Au vu des contradictions au sein même du patronat, qui ne semble plus prêt à des compromis, la mobilisation étant sous « contrôle », tandis que les premiers débats ont été très tumultueux au Parlement, le MEDEF aurait tout intérêt à ce que le texte bouge le moins possible pour maintenir ses fondamentaux, voire à l’améliorer même si cela semble compromis. Ainsi, le 49-3 pourrait être une bonne option pour, tout en donnant un coup de poignard au gouvernement en vue de 2017, faire passer le texte en en maintenant l’essentiel. Maintenir le texte en l’état, tout en grappillant sur les fausses « concessions » comme la surtaxe CDD qui visait à acheter la démobilisation sur le terrain de l’UNEF. Cela aurait l’avantage de contenter au mieux l’ensemble des composantes du patronat, mais aussi les PME. C’est la même logique qui verrait aussi la CFDT, qui a beaucoup influé sur le texte, le coécrivant même dans certaines parties avec le gouvernement et le patronat, ne pas le voir détricoté par le débat parlementaire.d

Un vote et une discussion qui pourraient jouer le détonateur ?

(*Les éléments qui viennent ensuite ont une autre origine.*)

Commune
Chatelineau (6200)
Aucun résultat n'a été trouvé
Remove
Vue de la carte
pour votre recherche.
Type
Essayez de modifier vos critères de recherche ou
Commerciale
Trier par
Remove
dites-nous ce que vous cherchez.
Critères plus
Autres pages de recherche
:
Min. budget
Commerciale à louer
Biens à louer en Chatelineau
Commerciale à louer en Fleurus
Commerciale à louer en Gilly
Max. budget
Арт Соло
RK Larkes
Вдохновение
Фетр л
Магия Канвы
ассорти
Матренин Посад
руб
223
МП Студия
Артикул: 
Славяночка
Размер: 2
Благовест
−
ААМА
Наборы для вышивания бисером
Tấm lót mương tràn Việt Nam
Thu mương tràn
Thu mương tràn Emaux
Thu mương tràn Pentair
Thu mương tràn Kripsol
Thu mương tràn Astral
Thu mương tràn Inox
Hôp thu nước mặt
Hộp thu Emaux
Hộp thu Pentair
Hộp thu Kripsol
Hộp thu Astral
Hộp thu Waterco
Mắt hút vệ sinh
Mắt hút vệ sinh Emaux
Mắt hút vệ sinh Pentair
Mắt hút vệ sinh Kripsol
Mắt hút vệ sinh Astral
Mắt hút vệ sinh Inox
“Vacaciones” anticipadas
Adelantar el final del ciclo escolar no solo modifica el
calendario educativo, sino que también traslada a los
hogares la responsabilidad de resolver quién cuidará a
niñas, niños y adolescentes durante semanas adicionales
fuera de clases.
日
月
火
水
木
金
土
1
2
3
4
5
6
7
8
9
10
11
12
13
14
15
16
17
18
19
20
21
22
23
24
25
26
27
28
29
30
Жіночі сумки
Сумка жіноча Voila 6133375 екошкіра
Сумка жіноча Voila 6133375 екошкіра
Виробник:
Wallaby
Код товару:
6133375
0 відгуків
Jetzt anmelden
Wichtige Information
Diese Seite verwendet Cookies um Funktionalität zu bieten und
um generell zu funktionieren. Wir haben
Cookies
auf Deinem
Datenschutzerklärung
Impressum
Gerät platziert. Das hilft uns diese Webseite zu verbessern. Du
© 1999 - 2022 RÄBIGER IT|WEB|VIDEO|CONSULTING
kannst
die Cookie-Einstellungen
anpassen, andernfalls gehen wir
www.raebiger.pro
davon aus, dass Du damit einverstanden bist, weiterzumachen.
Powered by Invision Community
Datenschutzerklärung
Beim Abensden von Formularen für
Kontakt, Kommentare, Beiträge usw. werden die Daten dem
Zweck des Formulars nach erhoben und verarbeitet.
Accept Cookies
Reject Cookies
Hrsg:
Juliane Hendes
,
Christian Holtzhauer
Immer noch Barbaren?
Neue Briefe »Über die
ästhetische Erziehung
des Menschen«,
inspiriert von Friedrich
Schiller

Tandis que le gouvernement, avec sa matraque, pense avoir dompté la mobilisation, que le patronat pense pouvoir batailler sans crainte de la rue pour obtenir le meilleur texte, voyant désormais l’opposition parlementaire interne du PS comme son principal adversaire, le 49-3 pourrait avoir un coût politique bien plus fort que prévu. Combiné au départ en reconductible d’un secteur stratégique du mouvement ouvrier comme les cheminots ou les routiers, la lutte des classes pourrait bien faire mentir Hollande, Gattaz et Berger.